CD45RA−Foxp3low non-regulatory T cells in the CCR7−CD45RA−CD27+CD28+ effector memory subset are increased in synovial fluid from patients with rheumatoid arthritis

•The CD27+CD28+ TEM subset is increased in the CD4+ T cells in synovial fluids from RA (RASF).•Increase in Foxp3+CD4+ cells in RASF is due to increased number of CD45RA−Foxp3low non-Treg cells.•CD45RA−Foxp3low non-Treg cells in the CD27+CD28+ TEM subset are increased in RASF.
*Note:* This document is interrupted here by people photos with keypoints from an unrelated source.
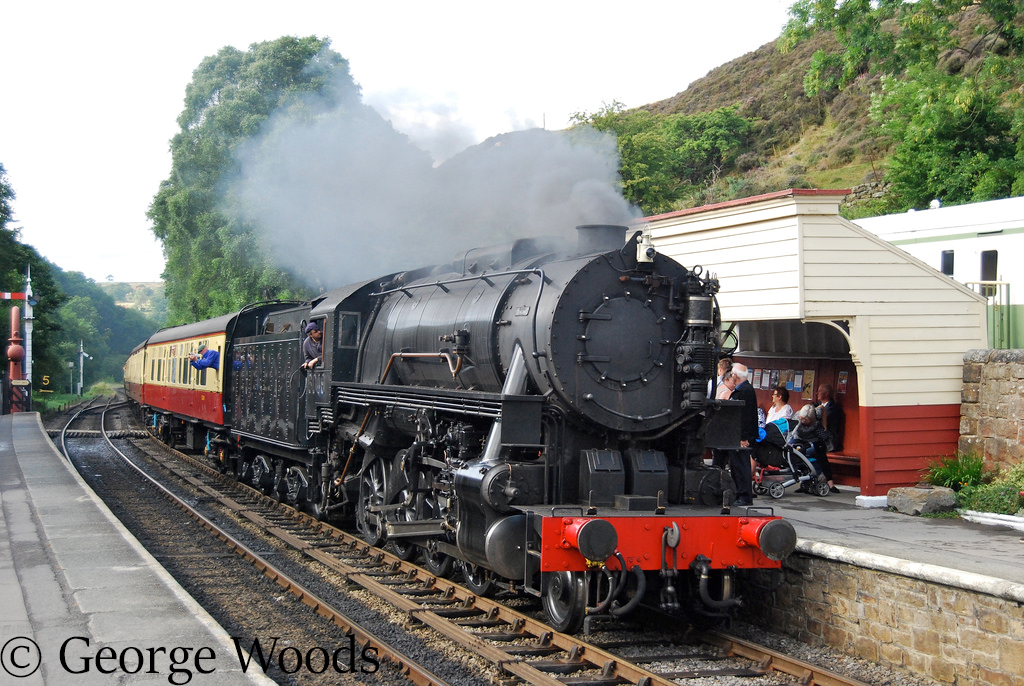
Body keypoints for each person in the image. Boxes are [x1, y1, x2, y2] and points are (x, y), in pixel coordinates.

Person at [726, 363, 757, 506]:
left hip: (742, 436)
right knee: (735, 466)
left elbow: (745, 416)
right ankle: (739, 493)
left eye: (732, 374)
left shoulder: (745, 391)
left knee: (741, 466)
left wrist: (743, 437)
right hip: (735, 434)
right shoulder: (741, 390)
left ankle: (744, 496)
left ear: (735, 375)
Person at [793, 403, 838, 493]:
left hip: (815, 436)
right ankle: (804, 483)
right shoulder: (798, 419)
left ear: (812, 418)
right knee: (800, 457)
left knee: (822, 455)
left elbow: (823, 408)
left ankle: (831, 484)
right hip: (800, 438)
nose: (803, 421)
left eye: (806, 420)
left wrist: (824, 425)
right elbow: (792, 433)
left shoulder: (817, 412)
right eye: (802, 419)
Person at [816, 384, 845, 454]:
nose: (817, 393)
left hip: (829, 443)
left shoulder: (833, 408)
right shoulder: (818, 405)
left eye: (819, 391)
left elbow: (820, 421)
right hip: (820, 441)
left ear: (826, 393)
Increased numbers of regulatory T (Treg) cells are found in synovial fluid from patients with rheumatoid arthritis (RASF) compared with peripheral blood. However, Treg cells in RASF have been shown to have a decreased capacity to suppress T cells. Here we phenotypically classified CD4+ T cells in RASF into six subsets based on the expression of CD45RA, CCR7, CD27 and CD28, and demonstrated that the CCR7−CD45RA−CD27+CD28+ TEM subset was significantly increased in synovial fluid compared with peripheral blood. In addition, the proportion of Foxp3+ Treg cells in the CCR7−CD45RA−CD27+CD28+ TEM subset was significantly increased in RASF. Furthermore, most of the Foxp3+ Treg cells in RASF were non-suppressive CD45RA−Foxp3low non-Treg cells, and the frequency of the non-Treg cells in the CCR7−CD45RA−CD27+CD28+ TEM subset was significantly increased in RASF. Our findings suggest that the pro-inflammatory environment in RA joints may induce the increase of CD45RA−Foxp3low non-Treg cells in synovial fluid.